The nationwide march was announced by one of the students, Cameron Kasky, a survivor of a school shooting, and scheduled for March 24. The main chapter of the march took place along Pennsylvania Avenue in Washington D.C. and gained widespread support from celebrities and politicians alike. There was a turnout of nearly two million people, making it one of the largest protests in the history of the United States.

Never Again MSD is a student-led organization at Marjory Stoneman Douglas High School in Parkland, Florida, where on February 14 of this year a mass shooting left 17 students dead and another 17 wounded. The perpetrator was identified as Nikolas Cruz, 19, who is currently being charged with 17 accounts of premeditated murder and 17 more accounts of attempted murder.

The survivors of the Parkland Shooting founded Never Again MSD, which advocates for the rights of all young people nationwide. Some of their main objectives include banning assault weapons, introducing universal background checks to purchase guns, and a digitized database for the Bureau of Alcohol, Tobacco & Firearms.

Moving away from the nation’s capital to New England, Boston hosted its own protest with hundreds of thousands of people marching to show their support. The peaceful march began in Roxbury, with the crowd shouting chants of “Enough is Enough” and “Black Lives Matter,” leading to the Boston Common.

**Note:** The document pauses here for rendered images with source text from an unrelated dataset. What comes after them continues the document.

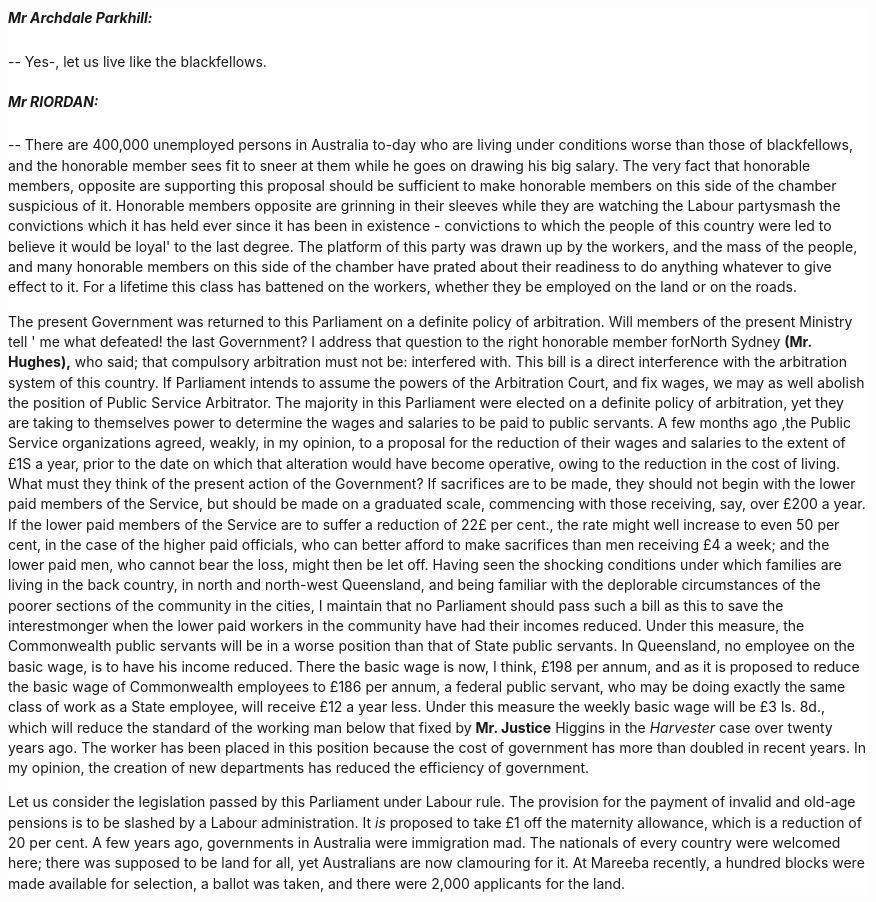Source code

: ##### Mr Archdale Parkhill:

-- Yes-, let us live like the blackfellows. 

##### Mr RIORDAN:

-- There are 400,000 unemployed persons in Australia to-day who are living under conditions worse than those of blackfellows, and the honorable member sees fit to sneer at them while he goes on drawing his big salary. The very fact that honorable members, opposite are supporting this proposal should be sufficient to make honorable members on this side of the chamber suspicious of it. Honorable members opposite are grinning in their sleeves while they are watching the Labour partysmash the convictions which it has held ever since it has been in existence - convictions to which the people of this country were led to believe it would be loyal' to the last degree. The platform of this party was drawn up by the workers, and the mass of the people, and many honorable members on this side of the chamber have prated about their readiness to do anything whatever to give effect to it. For a lifetime this class has battened on the workers, whether they be employed on the land or on the roads. 

The present Government was returned to this Parliament on a definite policy of arbitration. Will members of the present Ministry tell ' me what defeated! the last Government? I address that question to the right honorable member forNorth Sydney  **(Mr. Hughes),**  who said; that compulsory arbitration must not be: interfered with. This bill is a direct interference with the arbitration system of this country. If Parliament intends to assume the powers of the Arbitration Court, and fix wages, we may as well abolish the position of Public Service Arbitrator. The majority in this Parliament were elected on a definite policy of arbitration, yet they are taking to themselves power to determine the wages and salaries to be paid to public servants. A few months ago ,the Public Service organizations agreed, weakly, in my opinion, to a proposal for the reduction of their wages and salaries to the extent of £1S a year, prior to the date on which that alteration would have become operative, owing to the reduction in the cost of living. What must they think of the present action of the Government? If sacrifices are to be made, they should not begin with the lower paid members of the Service, but should be made on a graduated scale, commencing with those receiving, say, over £200 a year. If the lower paid members of the Service are to suffer a reduction of 22£ per cent., the rate might well increase to even 50 per cent, in the case of the higher paid officials, who can better afford to make sacrifices than men receiving £4 a week; and the lower paid men, who cannot bear the loss, might then be let off. Having seen the shocking conditions under which families are living in the back country, in north and north-west Queensland, and being familiar with the deplorable circumstances of the poorer sections of the community in the cities, I maintain that no Parliament should pass such a bill as this to save the interestmonger when the lower paid workers in the community have had their incomes reduced. Under this measure, the Commonwealth public servants will be in a worse position than that of State public servants. In Queensland, no employee on the basic wage, is to have his income reduced. There the basic wage is now, I think, £198 per annum, and as it is proposed to reduce the basic wage of Commonwealth employees to £186 per annum, a federal public servant, who may be doing exactly the same class of work as a State employee, will receive £12 a year less. Under this measure the weekly basic wage will be £3 ls. 8d., which will reduce the standard of the working man below that fixed by  **Mr. Justice**  Higgins in the  *Harvester*  case over twenty years ago. The worker has been placed in this position because the cost of government has more than doubled in recent years. In my opinion, the creation of new departments has reduced the efficiency of government. 

Let us consider the legislation passed by this Parliament under Labour rule. The provision for the payment of invalid and old-age pensions is to be slashed by a Labour administration. It  *is*  proposed to take £1 off the maternity allowance, which is a reduction of 20 per cent. A few years ago, governments in Australia were immigration mad. The nationals of every country were welcomed here; there was supposed to be land for all, yet Australians are now clamouring for it. At Mareeba recently, a hundred blocks were made available for selection, a ballot was taken, and there were 2,000 applicants for the land. 
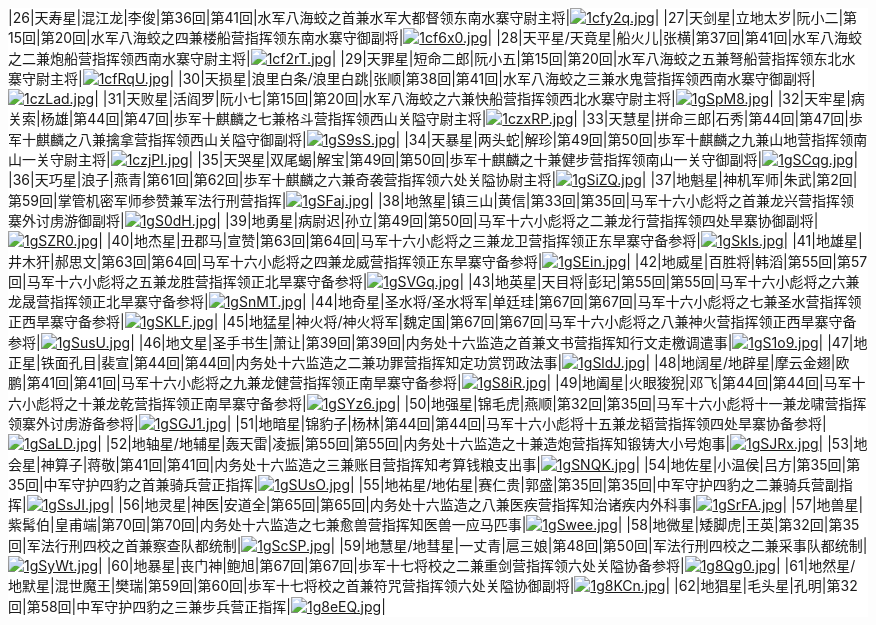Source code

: |26|天寿星|混江龙|李俊|第36回|第41回|水军八海蛟之首兼水军大都督领东南水寨守尉主将|[![1cfy2q.jpg](https://s2.ax1x.com/2020/02/07/1cfy2q.jpg)](https://imgchr.com/i/1cfy2q)|
|27|天剑星|立地太岁|阮小二|第15回|第20回|水军八海蛟之四兼楼船营指挥领东南水寨守御副将|[![1cf6x0.jpg](https://s2.ax1x.com/2020/02/07/1cf6x0.jpg)](https://imgchr.com/i/1cf6x0)|
|28|天平星/天竟星|船火儿|张横|第37回|第41回|水军八海蛟之二兼炮船营指挥领西南水寨守尉主将|[![1cf2rT.jpg](https://s2.ax1x.com/2020/02/07/1cf2rT.jpg)](https://imgchr.com/i/1cf2rT)|
|29|天罪星|短命二郎|阮小五|第15回|第20回|水军八海蛟之五兼弩船营指挥领东北水寨守尉主将|[![1cfRqU.jpg](https://s2.ax1x.com/2020/02/07/1cfRqU.jpg)](https://imgchr.com/i/1cfRqU)|
|30|天损星|浪里白条/浪里白跳|张顺|第38回|第41回|水军八海蛟之三兼水鬼营指挥领西南水寨守御副将|[![1czLad.jpg](https://s2.ax1x.com/2020/02/07/1czLad.jpg)](https://imgchr.com/i/1czLad)|
|31|天败星|活阎罗|阮小七|第15回|第20回|水军八海蛟之六兼快船营指挥领西北水寨守尉主将|[![1gSpM8.jpg](https://s2.ax1x.com/2020/02/07/1gSpM8.jpg)](https://imgchr.com/i/1gSpM8)|
|32|天牢星|病关索|杨雄|第44回|第47回|歩军十麒麟之七兼格斗营指挥领西山关隘守尉主将|[![1czxRP.jpg](https://s2.ax1x.com/2020/02/07/1czxRP.jpg)](https://imgchr.com/i/1czxRP)|
|33|天慧星|拼命三郎|石秀|第44回|第47回|歩军十麒麟之八兼擒拿营指挥领西山关隘守御副将|[![1gS9sS.jpg](https://s2.ax1x.com/2020/02/07/1gS9sS.jpg)](https://imgchr.com/i/1gS9sS)|
|34|天暴星|两头蛇|解珍|第49回|第50回|歩军十麒麟之九兼山地营指挥领南山一关守尉主将|[![1czjPI.jpg](https://s2.ax1x.com/2020/02/07/1czjPI.jpg)](https://imgchr.com/i/1czjPI)|
|35|天哭星|双尾蝎|解宝|第49回|第50回|歩军十麒麟之十兼健步营指挥领南山一关守御副将|[![1gSCqg.jpg](https://s2.ax1x.com/2020/02/07/1gSCqg.jpg)](https://imgchr.com/i/1gSCqg)|
|36|天巧星|浪子|燕青|第61回|第62回|歩军十麒麟之六兼奇袭营指挥领六处关隘协尉主将|[![1gSiZQ.jpg](https://s2.ax1x.com/2020/02/07/1gSiZQ.jpg)](https://imgchr.com/i/1gSiZQ)|
|37|地魁星|神机军师|朱武|第2回|第59回|掌管机密军师参赞兼军法行刑营指挥|[![1gSFaj.jpg](https://s2.ax1x.com/2020/02/07/1gSFaj.jpg)](https://imgchr.com/i/1gSFaj)|
|38|地煞星|镇三山|黄信|第33回|第35回|马军十六小彪将之首兼龙兴营指挥领寨外讨虏游御副将|[![1gS0dH.jpg](https://s2.ax1x.com/2020/02/07/1gS0dH.jpg)](https://imgchr.com/i/1gS0dH)|
|39|地勇星|病尉迟|孙立|第49回|第50回|马军十六小彪将之二兼龙行营指挥领四处旱寨协御副将|[![1gSZR0.jpg](https://s2.ax1x.com/2020/02/07/1gSZR0.jpg)](https://imgchr.com/i/1gSZR0)|
|40|地杰星|丑郡马|宣赞|第63回|第64回|马军十六小彪将之三兼龙卫营指挥领正东旱寨守备参将|[![1gSkIs.jpg](https://s2.ax1x.com/2020/02/07/1gSkIs.jpg)](https://imgchr.com/i/1gSkIs)|
|41|地雄星|井木犴|郝思文|第63回|第64回|马军十六小彪将之四兼龙威营指挥领正东旱寨守备参将|[![1gSEin.jpg](https://s2.ax1x.com/2020/02/07/1gSEin.jpg)](https://imgchr.com/i/1gSEin)|
|42|地威星|百胜将|韩滔|第55回|第57回|马军十六小彪将之五兼龙胜营指挥领正北旱寨守备参将|[![1gSVGq.jpg](https://s2.ax1x.com/2020/02/07/1gSVGq.jpg)](https://imgchr.com/i/1gSVGq)|
|43|地英星|天目将|彭玘|第55回|第55回|马军十六小彪将之六兼龙晟营指挥领正北旱寨守备参将|[![1gSnMT.jpg](https://s2.ax1x.com/2020/02/07/1gSnMT.jpg)](https://imgchr.com/i/1gSnMT)|
|44|地奇星|圣水将/圣水将军|单廷珪|第67回|第67回|马军十六小彪将之七兼圣水营指挥领正西旱寨守备参将|[![1gSKLF.jpg](https://s2.ax1x.com/2020/02/07/1gSKLF.jpg)](https://imgchr.com/i/1gSKLF)|
|45|地猛星|神火将/神火将军|魏定国|第67回|第67回|马军十六小彪将之八兼神火营指挥领正西旱寨守备参将|[![1gSusU.jpg](https://s2.ax1x.com/2020/02/07/1gSusU.jpg)](https://imgchr.com/i/1gSusU)|
|46|地文星|圣手书生|萧让|第39回|第39回|内务处十六监造之首兼文书营指挥知行文走檄调遣事|[![1gS1o9.jpg](https://s2.ax1x.com/2020/02/07/1gS1o9.jpg)](https://imgchr.com/i/1gS1o9)|
|47|地正星|铁面孔目|裴宣|第44回|第44回|内务处十六监造之二兼功罪营指挥知定功赏罚政法事|[![1gSldJ.jpg](https://s2.ax1x.com/2020/02/07/1gSldJ.jpg)](https://imgchr.com/i/1gSldJ)|
|48|地阔星/地辟星|摩云金翅|欧鹏|第41回|第41回|马军十六小彪将之九兼龙健营指挥领正南旱寨守备参将|[![1gS8iR.jpg](https://s2.ax1x.com/2020/02/07/1gS8iR.jpg)](https://imgchr.com/i/1gS8iR)|
|49|地阖星|火眼狻猊|邓飞|第44回|第44回|马军十六小彪将之十兼龙乾营指挥领正南旱寨守备参将|[![1gSYz6.jpg](https://s2.ax1x.com/2020/02/07/1gSYz6.jpg)](https://imgchr.com/i/1gSYz6)|
|50|地强星|锦毛虎|燕顺|第32回|第35回|马军十六小彪将十一兼龙啸营指挥领寨外讨虏游备参将|[![1gSGJ1.jpg](https://s2.ax1x.com/2020/02/07/1gSGJ1.jpg)](https://imgchr.com/i/1gSGJ1)|
|51|地暗星|锦豹子|杨林|第44回|第44回|马军十六小彪将十五兼龙韬营指挥领四处旱寨协备参将|[![1gSaLD.jpg](https://s2.ax1x.com/2020/02/07/1gSaLD.jpg)](https://imgchr.com/i/1gSaLD)|
|52|地轴星/地辅星|轰天雷|凌振|第55回|第55回|内务处十六监造之十兼造炮营指挥知锻铸大小号炮事|[![1gSJRx.jpg](https://s2.ax1x.com/2020/02/07/1gSJRx.jpg)](https://imgchr.com/i/1gSJRx)|
|53|地会星|神算子|蒋敬|第41回|第41回|内务处十六监造之三兼账目营指挥知考算钱粮支出事|[![1gSNQK.jpg](https://s2.ax1x.com/2020/02/07/1gSNQK.jpg)](https://imgchr.com/i/1gSNQK)|
|54|地佐星|小温侯|吕方|第35回|第35回|中军守护四豹之首兼骑兵营正指挥|[![1gSUsO.jpg](https://s2.ax1x.com/2020/02/07/1gSUsO.jpg)](https://imgchr.com/i/1gSUsO)|
|55|地祐星/地佑星|赛仁贵|郭盛|第35回|第35回|中军守护四豹之二兼骑兵营副指挥|[![1gSsJI.jpg](https://s2.ax1x.com/2020/02/07/1gSsJI.jpg)](https://imgchr.com/i/1gSsJI)|
|56|地灵星|神医|安道全|第65回|第65回|内务处十六监造之八兼医疾营指挥知治诸疾内外科事|[![1gSrFA.jpg](https://s2.ax1x.com/2020/02/07/1gSrFA.jpg)](https://imgchr.com/i/1gSrFA)|
|57|地兽星|紫髯伯|皇甫端|第70回|第70回|内务处十六监造之七兼愈兽营指挥知医兽一应马匹事|[![1gSwee.jpg](https://s2.ax1x.com/2020/02/07/1gSwee.jpg)](https://imgchr.com/i/1gSwee)|
|58|地微星|矮脚虎|王英|第32回|第35回|军法行刑四校之首兼察查队都统制|[![1gScSP.jpg](https://s2.ax1x.com/2020/02/07/1gScSP.jpg)](https://imgchr.com/i/1gScSP)|
|59|地慧星/地彗星|一丈青|扈三娘|第48回|第50回|军法行刑四校之二兼采事队都统制|[![1gSyWt.jpg](https://s2.ax1x.com/2020/02/07/1gSyWt.jpg)](https://imgchr.com/i/1gSyWt)|
|60|地暴星|丧门神|鲍旭|第67回|第67回|歩军十七将校之二兼重剑营指挥领六处关隘协备参将|[![1g8Qg0.jpg](https://s2.ax1x.com/2020/02/07/1g8Qg0.jpg)](https://imgchr.com/i/1g8Qg0)|
|61|地然星/地默星|混世魔王|樊瑞|第59回|第60回|歩军十七将校之首兼符咒营指挥领六处关隘协御副将|[![1g8KCn.jpg](https://s2.ax1x.com/2020/02/07/1g8KCn.jpg)](https://imgchr.com/i/1g8KCn)|
|62|地猖星|毛头星|孔明|第32回|第58回|中军守护四豹之三兼步兵营正指挥|[![1g8eEQ.jpg](https://s2.ax1x.com/2020/02/07/1g8eEQ.jpg)](https://imgchr.com/i/1g8eEQ)|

Elected officials including Senator Elizabeth Warren were present at the march where they interacted with students but refrained from public speaking.

The main rally took place in the Common, with a large stage for speakers of all ages carrying signs and posing for photographs. Three young boys stood on a solidified block of ice and held up signs saying “Kids Not Guns,” and two teenage girls posed for pictures with signs declaring “Guns Have More Rights Than My Vagina.” The atmosphere was charged with determination, yet still supportive and welcoming.

As the crowds settled in the Common, the speeches began. Giving platform mainly to students who were either victims of or otherwise affected by gun violence, the speeches all had the common goal in mind of ensuring a safe future for the American youth. Of the few adults who did speak, was an ex Marine turned teacher who discussed the violence that has been carried out not just within the United States, but also worldwide, against children. She confidently argued that fighting gun violence by arming teachers would never be an effective method.

A significant number of the speeches addressed the persistent issue of race that plagues the United States, and the fact that communities of color in American society are still disproportionately affected by social injustices, especially gun violence.

As the speeches came to an end, people began to wander out of the Common, towards Faneuil Hall, still partaking in chants with their fellow marchers, and continuing their opposition to gun violence.